Reproduce the passage of the Orange Is the New Black recap from "Some people, in" up to and including "to be murdered.)", with no changes.

#### Supplied text:

..........

Red should have known better than to make a deal with a scorpion.
Orange excels at finding ways to make even the most ostensibly loathsome characters sympathetic. Gross Pornstache is really lonely under all that bluster! Prison is the only place misogynist Healy doesn’t feel like a loser! Corrupt Fig wants a baby, but she’s caught in a loveless marriage with a closeted gay man! (Really throws into relief her whole “I’m not your mommy” outburst from episode 2, doesn’t it?) But some people, it seems, are just sociopaths — meticulous, casually cruel monsters with claws and stingers and no remorse whatsoever.
Some people, in other words, are Vee: a drug lord who uses children to do her dirty work, convinces those children she cares about them, then tosses them aside without a second thought when they’re no longer useful to her. And those are the lucky ones. Woe betide the Vee protégé who tries to flee the nest in favor of founding his own drug den. Episode 2 of this season established that Taystee’s makeshift family fell apart when her foster brother R.J. was shot by the police; episode 12 reveals that the hit was organized by Vee herself, and carried out only after she’d first slept with her ersatz son. (An appropriate end, perhaps, for an Oedipal story in which there’s no father figure to be murdered.)
Vee, clearly, has always been pretty wicked — but her most heinous act (so far) comes just after she’s realized that she’s going through menopause. Her seduce-and-destroy mission serves a dual purpose: It gets rid of a threat to her business, sure, but it also helps to reaffirm her vision of herself as a strong, in-her-prime feminine force. By doing this, Orange presents a clever twist on the prestige TV antihero archetype that’s become ubiquitous over the past decade or so — the middle-aged white dude raging against the dying of his youth and masculine vitality by acting out. Mad Men Breaking Bad in Fargo’s Low Winter Sun, if you will. The difference is that those guys, like the lion’s share of OITNB characters, inspire some degree of empathy, either because they’ve ostensibly got good reasons for doing what they do or because they’re just so freaking cool when they do it. Vee, however, doesn’t, which makes her more of a true villain — a fascinating and multi-dimensional and compelling bad guy, but a bad guy nonetheless.

..........

#### Data below:
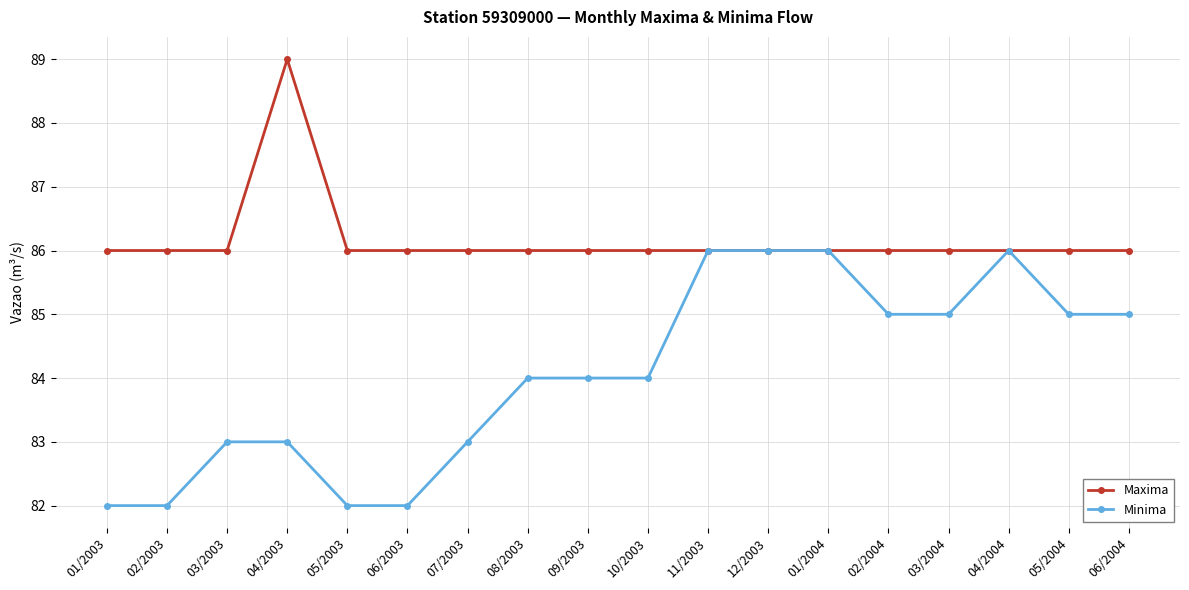

The Maxima series shows 86 at 10/2003. True or false?

True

..........

#### Solved exercise:
Some people, in other words, are Vee: a drug lord who uses children to do her dirty work, convinces those children she cares about them, then tosses them aside without a second thought when they’re no longer useful to her. And those are the lucky ones. Woe betide the Vee protégé who tries to flee the nest in favor of founding his own drug den. Episode 2 of this season established that Taystee’s makeshift family fell apart when her foster brother R.J. was shot by the police; episode 12 reveals that the hit was organized by Vee herself, and carried out only after she’d first slept with her ersatz son. (An appropriate end, perhaps, for an Oedipal story in which there’s no father figure to be murdered.)